# Lesson 8

Relating Area to Circumference

### Lesson Narrative

In the previous lesson, students found that it takes a little more than 3 squares with side lengths equal to the circle’s radius to completely cover a circle. Students may have predicted that the area of a circle can be found by multiplying $$\pi r^2$$. In this lesson students derive that relationship through informal dissection arguments. In the main activity they cut and rearrange a circle into a shape that approximates a parallelogram (MP 3). In an optional activity, they consider a different way to cut an rearrange a circle into a shape that approximates a triangle. In both arguments, one side of the polygon comes from the circumference of the circle, leading to the presence of $$\pi$$ in the formula for the area of a circle.

### Learning Goals

Teacher Facing

• Generalize a process for finding the area of a circle, and justify (orally) why this can be abstracted as $\pi r^2$.
• Show how a circle can be decomposed and rearranged to approximate a polygon, and justify (orally and in writing) that the area of this polygon is equal to half of the circle’s circumference multiplied by its radius.

### Student Facing

Let’s rearrange circles to calculate their areas.

### Required Preparation

You will need one cylindrical household item (like a can of soup) for each group of 2 students. The activity works best if the diameter of the item is between 3 and 5 inches.

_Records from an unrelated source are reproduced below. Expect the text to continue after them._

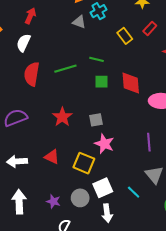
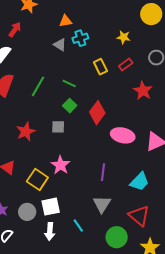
green line: (65, 69) -> (38, 86), turned -55
green square: (101, 82) -> (70, 106), turned 32
red diamond: (131, 83) -> (97, 113), turned 30
gray square: (96, 120) -> (58, 127), moved
cyan line: (134, 192) -> (78, 225), moved

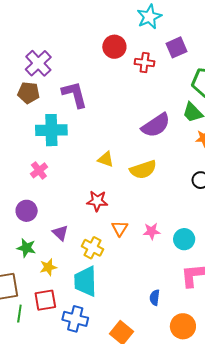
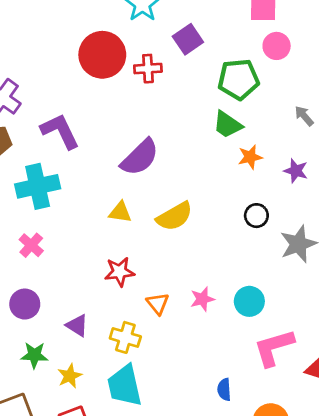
red circle: (114, 47) -> (102, 55), size x1.4
purple semicircle: (156, 125) -> (140, 157), moved

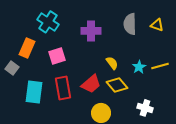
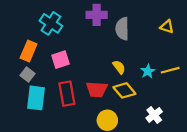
gray semicircle: (130, 24) -> (122, 29), moved
purple cross: (91, 31) -> (97, 15), moved
gray square: (12, 68) -> (28, 74), moved
red trapezoid: (91, 84) -> (97, 89), turned 45
white cross: (145, 108) -> (154, 115), turned 35

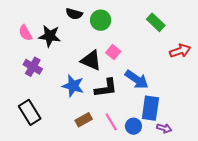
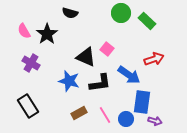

If possible, it would be best to give each group 2 different colors of blank paper.

### Student Facing

• I can explain how the area of a circle and its circumference are related to each other.
• I know the formula for area of a circle.

### Glossary Entries

• area of a circle

If the radius of a circle is $$r$$ units, then the area of the circle is $$\pi r^2$$ square units.

For example, a circle has radius 3 inches. Its area is $$\pi 3^2$$ square inches, or $$9\pi$$ square inches, which is approximately 28.3 square inches.

• squared

We use the word squared to mean “to the second power.” This is because a square with side length $$s$$ has an area of $$s \boldcdot s$$, or $$s^2$$.